Geological evidence indicates that the two major contributors to long term vertical deformation in the Lower Hutt Valley are movements on the Wairarapa and the Wellington faults. The long term contribution of the Hikurangi Margin subduction interface rupture and rupture of other active faults in the Wellington region is considered to be negligible. Rupture of the Wairarapa Fault, such as the 1855 event, results in uplift. The presence of marginal marine deposits at depth beneath the Lower Hutt Valley, and their correlation with interglacial periods when sea level was similar to that of today, requires a local contribution to subsidence that overwhelms the uplift contributed by the Wairarapa Fault. On the basis of: 1) the elimination of other potential contributors and 2) the geological structure of the deposits in the Lower Hutt/Port Nicholson basin, the subsidence contribution is attributed to the Wellington Fault, and is assumed to be coseismic.

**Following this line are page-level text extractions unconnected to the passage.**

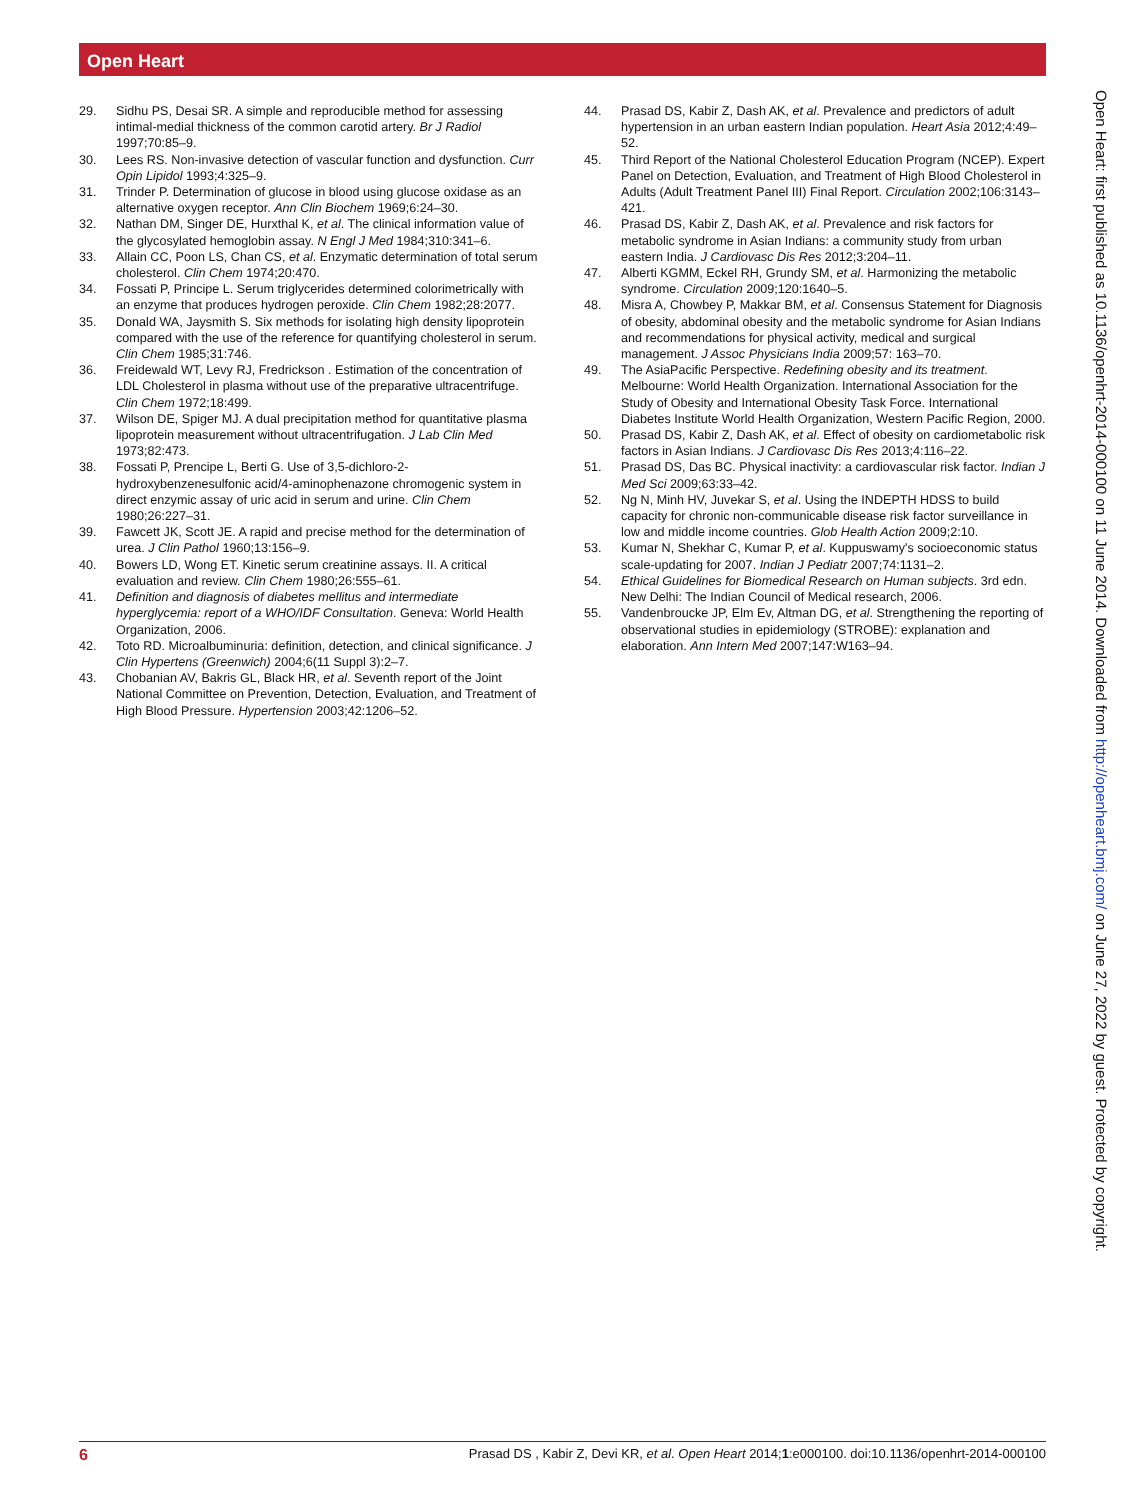Open Heart
29. Sidhu PS, Desai SR. A simple and reproducible method for assessing intimal-medial thickness of the common carotid artery. Br J Radiol 1997;70:85–9.
30. Lees RS. Non-invasive detection of vascular function and dysfunction. Curr Opin Lipidol 1993;4:325–9.
31. Trinder P. Determination of glucose in blood using glucose oxidase as an alternative oxygen receptor. Ann Clin Biochem 1969;6:24–30.
32. Nathan DM, Singer DE, Hurxthal K, et al. The clinical information value of the glycosylated hemoglobin assay. N Engl J Med 1984;310:341–6.
33. Allain CC, Poon LS, Chan CS, et al. Enzymatic determination of total serum cholesterol. Clin Chem 1974;20:470.
34. Fossati P, Principe L. Serum triglycerides determined colorimetrically with an enzyme that produces hydrogen peroxide. Clin Chem 1982;28:2077.
35. Donald WA, Jaysmith S. Six methods for isolating high density lipoprotein compared with the use of the reference for quantifying cholesterol in serum. Clin Chem 1985;31:746.
36. Freidewald WT, Levy RJ, Fredrickson . Estimation of the concentration of LDL Cholesterol in plasma without use of the preparative ultracentrifuge. Clin Chem 1972;18:499.
37. Wilson DE, Spiger MJ. A dual precipitation method for quantitative plasma lipoprotein measurement without ultracentrifugation. J Lab Clin Med 1973;82:473.
38. Fossati P, Prencipe L, Berti G. Use of 3,5-dichloro-2-hydroxybenzenesulfonic acid/4-aminophenazone chromogenic system in direct enzymic assay of uric acid in serum and urine. Clin Chem 1980;26:227–31.
39. Fawcett JK, Scott JE. A rapid and precise method for the determination of urea. J Clin Pathol 1960;13:156–9.
40. Bowers LD, Wong ET. Kinetic serum creatinine assays. II. A critical evaluation and review. Clin Chem 1980;26:555–61.
41. Definition and diagnosis of diabetes mellitus and intermediate hyperglycemia: report of a WHO/IDF Consultation. Geneva: World Health Organization, 2006.
42. Toto RD. Microalbuminuria: definition, detection, and clinical significance. J Clin Hypertens (Greenwich) 2004;6(11 Suppl 3):2–7.
43. Chobanian AV, Bakris GL, Black HR, et al. Seventh report of the Joint National Committee on Prevention, Detection, Evaluation, and Treatment of High Blood Pressure. Hypertension 2003;42:1206–52.
44. Prasad DS, Kabir Z, Dash AK, et al. Prevalence and predictors of adult hypertension in an urban eastern Indian population. Heart Asia 2012;4:49–52.
45. Third Report of the National Cholesterol Education Program (NCEP). Expert Panel on Detection, Evaluation, and Treatment of High Blood Cholesterol in Adults (Adult Treatment Panel III) Final Report. Circulation 2002;106:3143–421.
46. Prasad DS, Kabir Z, Dash AK, et al. Prevalence and risk factors for metabolic syndrome in Asian Indians: a community study from urban eastern India. J Cardiovasc Dis Res 2012;3:204–11.
47. Alberti KGMM, Eckel RH, Grundy SM, et al. Harmonizing the metabolic syndrome. Circulation 2009;120:1640–5.
48. Misra A, Chowbey P, Makkar BM, et al. Consensus Statement for Diagnosis of obesity, abdominal obesity and the metabolic syndrome for Asian Indians and recommendations for physical activity, medical and surgical management. J Assoc Physicians India 2009;57: 163–70.
49. The AsiaPacific Perspective. Redefining obesity and its treatment. Melbourne: World Health Organization. International Association for the Study of Obesity and International Obesity Task Force. International Diabetes Institute World Health Organization, Western Pacific Region, 2000.
50. Prasad DS, Kabir Z, Dash AK, et al. Effect of obesity on cardiometabolic risk factors in Asian Indians. J Cardiovasc Dis Res 2013;4:116–22.
51. Prasad DS, Das BC. Physical inactivity: a cardiovascular risk factor. Indian J Med Sci 2009;63:33–42.
52. Ng N, Minh HV, Juvekar S, et al. Using the INDEPTH HDSS to build capacity for chronic non-communicable disease risk factor surveillance in low and middle income countries. Glob Health Action 2009;2:10.
53. Kumar N, Shekhar C, Kumar P, et al. Kuppuswamy's socioeconomic status scale-updating for 2007. Indian J Pediatr 2007;74:1131–2.
54. Ethical Guidelines for Biomedical Research on Human subjects. 3rd edn. New Delhi: The Indian Council of Medical research, 2006.
55. Vandenbroucke JP, Elm Ev, Altman DG, et al. Strengthening the reporting of observational studies in epidemiology (STROBE): explanation and elaboration. Ann Intern Med 2007;147:W163–94.
Open Heart: first published as 10.1136/openhrt-2014-000100 on 11 June 2014. Downloaded from http://openheart.bmj.com/ on June 27, 2022 by guest. Protected by copyright.
6 Prasad DS , Kabir Z, Devi KR, et al. Open Heart 2014;1:e000100. doi:10.1136/openhrt-2014-000100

Uplift associated with Wairarapa Fault rupture is quantified by assessing recurrence interval data from uplifted beach ridges at Turakirae Head (mean 1668 years, 1 std. devn. 391) and published paleoseismological data from trenching (mean 1541 years, 1 std. devn. 136). Uplift and recurrence interval data from Turakirae Head, in conjunction with historical reports on uplift in the Lower Hutt Valley associated with the 1855 earthquake, are used to calibrate the long term contribution of Wairarapa Fault uplift in the Lower Hutt Valley. Net uplift in the Lower Hutt Valley associated with Wairarapa Fault rupture amounts to a long term rate of c.0.9 m/1000 years.

The net subsidence of the Lower Hutt Valley recorded over the last c.300,000 years is the cumulative result of Wellington Fault generated subsidence and Wairarapa Fault generated uplift. Wellington Fault subsidence can be calculated by subtracting the Wairarapa Fault uplift from the net subsidence recorded by the buried paleoshorelines beneath the Lower Hutt Valley. This amounts to a long term subsidence rate of c.1.1 m/1000 years.

The published value (and confidence constraints) for the mean recurrence interval of the Wellington Fault of 635 (1 standard deviation 68) years, provides an opportunity to calculate the single event vertical deformation associated with rupture of the Wellington Fault across the Petone and Lower Hutt area. Values are slightly lower on the southeastern side of the valley, and slightly higher on the northwest, close to the surface trace of the Wellington Fault.

Synthetic topographies have been generated to represent the post-Wellington Fault rupture surface and the pre-1855 Wairarapa Fault surface. Both are appreciably more low-lying than the present landscape.

The significance of these results should not be lost in technicalities. Following a Wellington Fault rupture, the low-lying Lower Hutt Valley floor will be c. 1 m lower in elevation. Flood hazard mitigation and stormwater runoff measures will need to account for this significant change. Some tilting to the northwest associated with the rupture may impact on natural runoff, sewage and stormwater drainage.